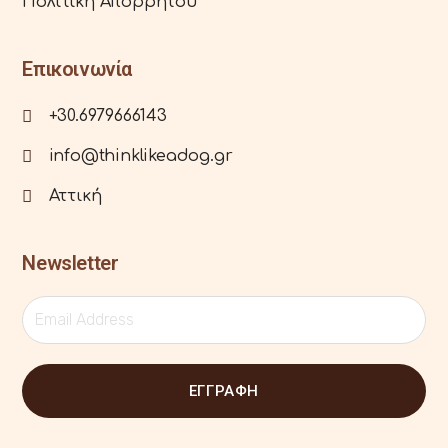
Πολιτική Απορρήτου
Επικοινωνία
+30.6979666143
info@thinklikeadog.gr
Αττική
Newsletter
ΕΓΓΡΑΦΗ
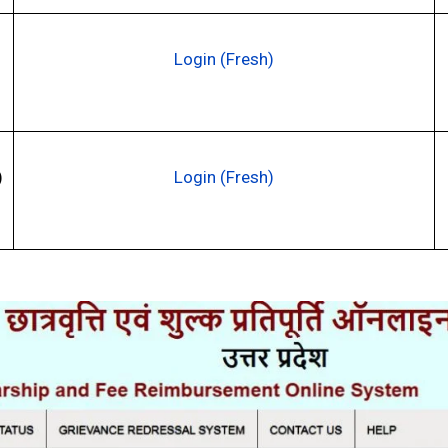
Login (Fresh)
)
Login (Fresh)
┄┄┄┄┄┄┄┄┄┄┄┄┄┄┄┄┄┄┄┄
EXERCISE DIRECTIONS | Set down the entries again without change. Leave the pictures out.

RESPONSE TO THIS TASK |
Πολιτική Απορρήτου
Επικοινωνία
+30.6979666143
info@thinklikeadog.gr
Αττική
Newsletter
ΕΓΓΡΑΦΗ
Login (Fresh)
)
Login (Fresh)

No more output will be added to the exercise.